- **Texte à lire**:
_____

Aux futurs agronomes, je dis : n’obéissez pas si on vous commande de semer du maïs ou des haricots rouges avec des gènes de poissons ; souvenez-vous que ce qui importe avant tout c’est de produire et d’être utile, mais que c’est une priorité encore plus grande d’assurer la sécurité alimentaire du pays. Et j’ajoute que personne n’est tenu d’obéir à qui que ce soit si cette obéissance implique de faire perdre sa dignité à un être humain, quel qu’il soit.

Je dois exprimer une reconnaissance toute particulière à vos maîtres ; ce sont eux les sculpteurs de vos destins professionnels ; en quelque sorte, la responsabilité de vos succès et de vos échecs incombe à la formation que l’école vous a donnée.

C’est pourquoi je les exhorte à faire en sorte que la mise au bon niveau professionnel et l’attention apportée à leurs élèves soient les bases fondamentales sur lesquelles repose notre devoir d’enseignants. Je tiens à exprimer ma reconnaissance aux parents, à ces parents qui nous ont supportés avec patience. Ces parents ont compris que nous avons subi les injures et les calomnies des médias de la communication qui défendent les intérêts des riches. Ces médias avaient parié que nous ne tiendrions pas jusqu’au bout de l’année scolaire. Ils ont reçu une leçon.

_____

- **Enregistrements fournis**:

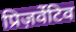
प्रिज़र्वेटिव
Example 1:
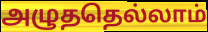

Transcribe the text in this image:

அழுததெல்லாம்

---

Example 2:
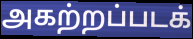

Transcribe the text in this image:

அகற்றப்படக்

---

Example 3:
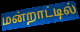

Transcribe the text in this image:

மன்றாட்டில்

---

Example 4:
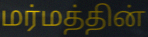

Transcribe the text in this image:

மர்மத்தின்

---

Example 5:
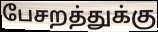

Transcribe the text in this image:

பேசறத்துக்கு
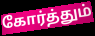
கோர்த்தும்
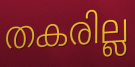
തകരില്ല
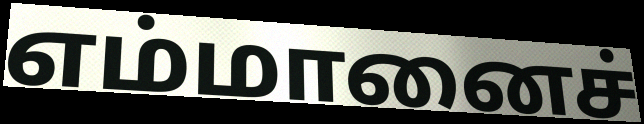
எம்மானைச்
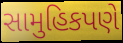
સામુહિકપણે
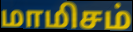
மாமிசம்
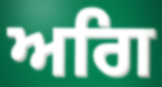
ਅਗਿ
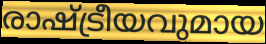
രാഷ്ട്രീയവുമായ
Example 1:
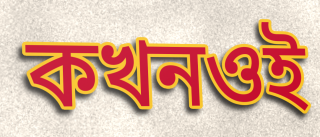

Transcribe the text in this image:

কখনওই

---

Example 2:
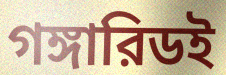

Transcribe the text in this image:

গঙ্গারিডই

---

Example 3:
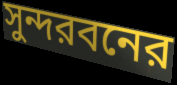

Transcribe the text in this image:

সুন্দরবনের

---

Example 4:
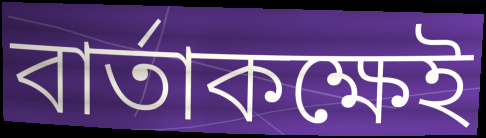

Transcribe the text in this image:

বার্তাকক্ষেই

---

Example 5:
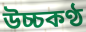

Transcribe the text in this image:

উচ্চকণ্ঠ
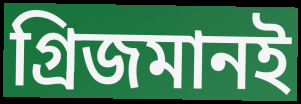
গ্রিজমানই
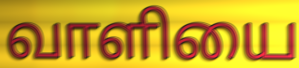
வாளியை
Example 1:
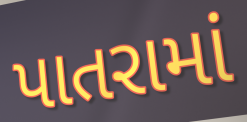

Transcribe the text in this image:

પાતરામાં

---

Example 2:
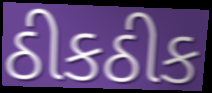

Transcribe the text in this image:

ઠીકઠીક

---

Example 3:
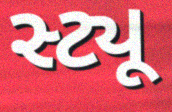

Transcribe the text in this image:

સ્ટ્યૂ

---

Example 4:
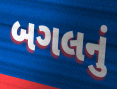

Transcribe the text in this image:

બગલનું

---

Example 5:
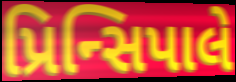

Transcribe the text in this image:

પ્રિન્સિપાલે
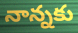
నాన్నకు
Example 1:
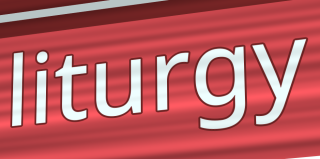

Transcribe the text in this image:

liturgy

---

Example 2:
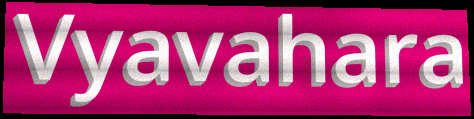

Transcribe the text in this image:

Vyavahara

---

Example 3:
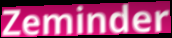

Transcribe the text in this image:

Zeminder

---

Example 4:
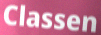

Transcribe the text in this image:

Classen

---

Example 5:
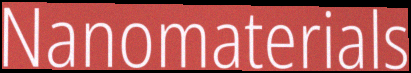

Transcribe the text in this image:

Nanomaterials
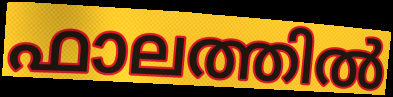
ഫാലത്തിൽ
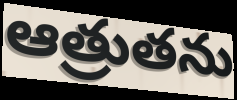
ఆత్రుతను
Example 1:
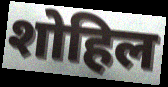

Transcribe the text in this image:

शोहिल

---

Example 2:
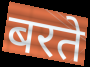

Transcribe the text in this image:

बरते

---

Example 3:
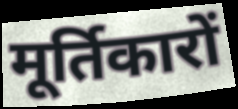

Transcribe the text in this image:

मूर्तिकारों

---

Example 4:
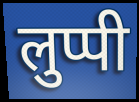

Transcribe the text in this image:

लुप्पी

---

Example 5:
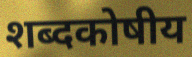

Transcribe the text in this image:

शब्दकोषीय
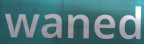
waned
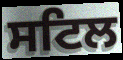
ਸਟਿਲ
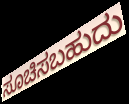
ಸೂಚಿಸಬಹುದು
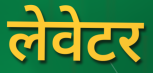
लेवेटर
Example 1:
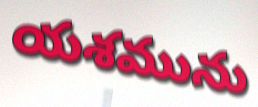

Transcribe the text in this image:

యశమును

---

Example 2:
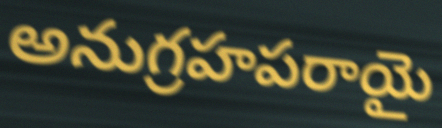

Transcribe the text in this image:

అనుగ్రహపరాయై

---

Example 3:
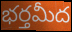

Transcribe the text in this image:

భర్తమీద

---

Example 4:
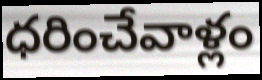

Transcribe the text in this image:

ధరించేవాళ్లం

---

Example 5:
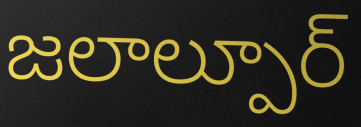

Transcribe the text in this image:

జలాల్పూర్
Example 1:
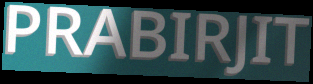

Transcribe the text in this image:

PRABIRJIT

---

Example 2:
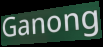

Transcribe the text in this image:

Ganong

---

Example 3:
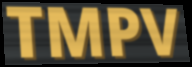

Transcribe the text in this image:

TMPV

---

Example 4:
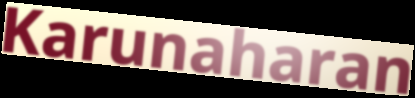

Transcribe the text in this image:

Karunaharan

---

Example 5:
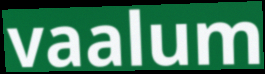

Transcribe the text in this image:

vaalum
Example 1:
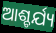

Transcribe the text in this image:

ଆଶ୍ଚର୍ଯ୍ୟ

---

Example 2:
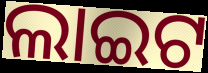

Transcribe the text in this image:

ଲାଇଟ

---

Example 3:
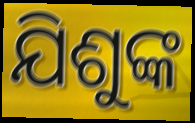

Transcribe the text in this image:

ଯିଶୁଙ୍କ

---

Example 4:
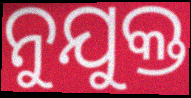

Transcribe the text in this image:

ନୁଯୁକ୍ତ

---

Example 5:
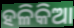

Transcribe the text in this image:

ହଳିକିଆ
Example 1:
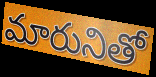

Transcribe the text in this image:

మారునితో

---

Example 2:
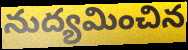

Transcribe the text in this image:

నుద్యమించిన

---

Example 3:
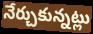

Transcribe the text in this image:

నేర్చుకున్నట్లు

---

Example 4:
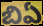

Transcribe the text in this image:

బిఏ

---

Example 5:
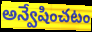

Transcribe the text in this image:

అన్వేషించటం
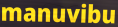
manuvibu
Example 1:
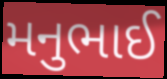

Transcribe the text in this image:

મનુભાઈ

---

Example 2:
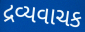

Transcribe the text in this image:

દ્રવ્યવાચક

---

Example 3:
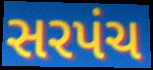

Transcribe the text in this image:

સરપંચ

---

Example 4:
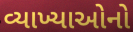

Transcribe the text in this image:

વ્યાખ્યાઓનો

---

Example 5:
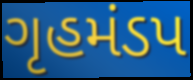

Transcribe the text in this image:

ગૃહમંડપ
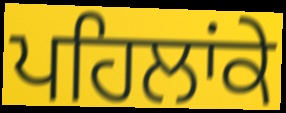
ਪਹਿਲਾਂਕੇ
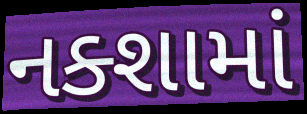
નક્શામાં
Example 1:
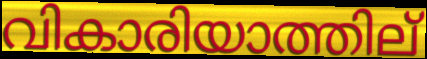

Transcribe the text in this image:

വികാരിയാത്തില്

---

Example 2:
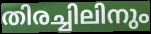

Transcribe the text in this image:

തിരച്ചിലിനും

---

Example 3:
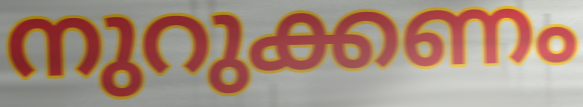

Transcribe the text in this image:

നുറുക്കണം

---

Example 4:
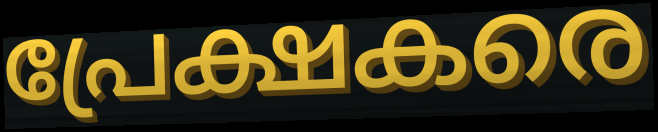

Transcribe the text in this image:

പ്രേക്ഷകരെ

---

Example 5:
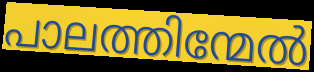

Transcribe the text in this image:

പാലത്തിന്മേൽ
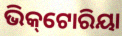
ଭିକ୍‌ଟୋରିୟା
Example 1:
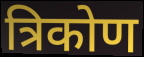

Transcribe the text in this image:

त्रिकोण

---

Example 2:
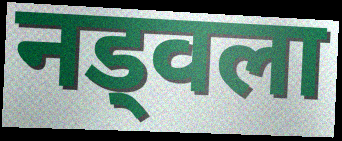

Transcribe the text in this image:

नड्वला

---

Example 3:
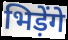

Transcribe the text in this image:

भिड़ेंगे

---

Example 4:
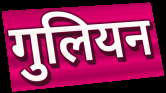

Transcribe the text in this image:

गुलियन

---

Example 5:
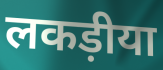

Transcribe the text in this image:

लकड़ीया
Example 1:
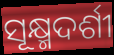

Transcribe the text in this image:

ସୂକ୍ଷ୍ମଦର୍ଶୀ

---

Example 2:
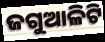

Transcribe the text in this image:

_____

- **À faire**:
1. Qui le discours aux futurs agronomes désigne-t-il comme « les sculpteurs de vos destins professionnels » ?
2. Indiquez si chacune de ces affirmations s'accorde avec le discours aux futurs agronomes, en répondant par oui ou par non et en citant les mots décisifs.
(a) Assurer la sécurité alimentaire du pays y est présenté comme plus prioritaire encore que produire et être utile.
(b) Les médias y sont décrits comme défenseurs des intérêts des pauvres.
(c) Les parents y sont remerciés pour leur patience.
3. Prolongez le discours aux futurs agronomes à partir de sa dernière phrase.
On peut se passer des enregistrements.

- **Réponses**:
1. Les maîtres des futurs agronomes.

2.
(a) Oui : « c’est une priorité encore plus grande d’assurer la sécurité alimentaire du pays ».
(b) Non : « des médias de la communication qui défendent les intérêts des riches ».
(c) Oui : « ces parents qui nous ont supportés avec patience ».

3.
Parents, enseignants, élèves, soyons attentifs à la réalité sociale, à la vie, en somme. C’est ici qu’il nous a été donné de vivre, c’est ici qu’il nous est donné de rêver, d’espérer, qu’il nous est donné de lutter. Soyons attentifs parce que le pays et la patrie, parfois, nous appellent, soyons attentifs.

Soyons éveillés, disait Jésus et Jésus avait bien raison, parce que comme l’a fort bien dit le poète chilien Pablo Neruda : « Hautes sont les étoiles dans la nuit et Morazan veille ».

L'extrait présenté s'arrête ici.